Description of the task:
Set down exactly each line of the entries below, beginning at the one that contains "7 | October-2021" and ending at the last, and no others.

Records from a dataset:
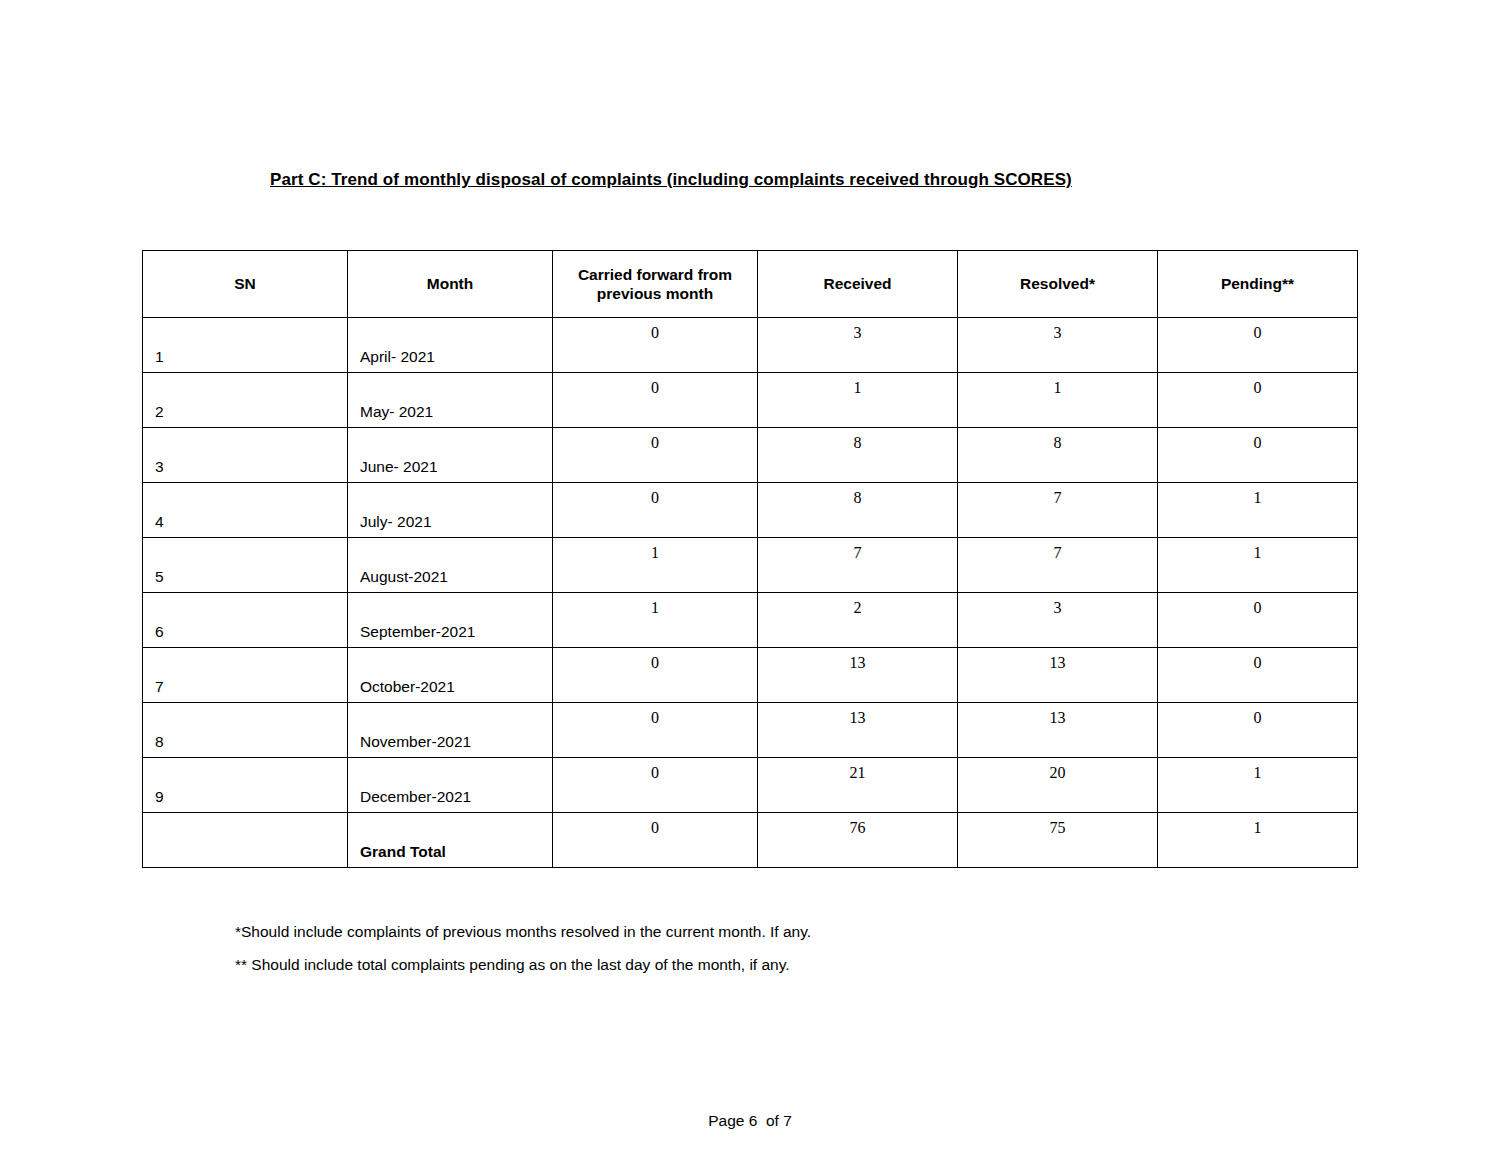Part C: Trend of monthly disposal of complaints (including complaints received through SCORES)
| SN | Month | Carried forward from previous month | Received | Resolved* | Pending** |
| --- | --- | --- | --- | --- | --- |
| 1 | April- 2021 | 0 | 3 | 3 | 0 |
| 2 | May- 2021 | 0 | 1 | 1 | 0 |
| 3 | June- 2021 | 0 | 8 | 8 | 0 |
| 4 | July- 2021 | 0 | 8 | 7 | 1 |
| 5 | August-2021 | 1 | 7 | 7 | 1 |
| 6 | September-2021 | 1 | 2 | 3 | 0 |
| 7 | October-2021 | 0 | 13 | 13 | 0 |
| 8 | November-2021 | 0 | 13 | 13 | 0 |
| 9 | December-2021 | 0 | 21 | 20 | 1 |
| | Grand Total | 0 | 76 | 75 | 1 |
*Should include complaints of previous months resolved in the current month. If any.
** Should include total complaints pending as on the last day of the month, if any.
Page 6 of 7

Your response:
| 7 | October-2021 | 0 | 13 | 13 | 0 |
| 8 | November-2021 | 0 | 13 | 13 | 0 |
| 9 | December-2021 | 0 | 21 | 20 | 1 |
| | Grand Total | 0 | 76 | 75 | 1 |
*Should include complaints of previous months resolved in the current month. If any.
** Should include total complaints pending as on the last day of the month, if any.
Page 6 of 7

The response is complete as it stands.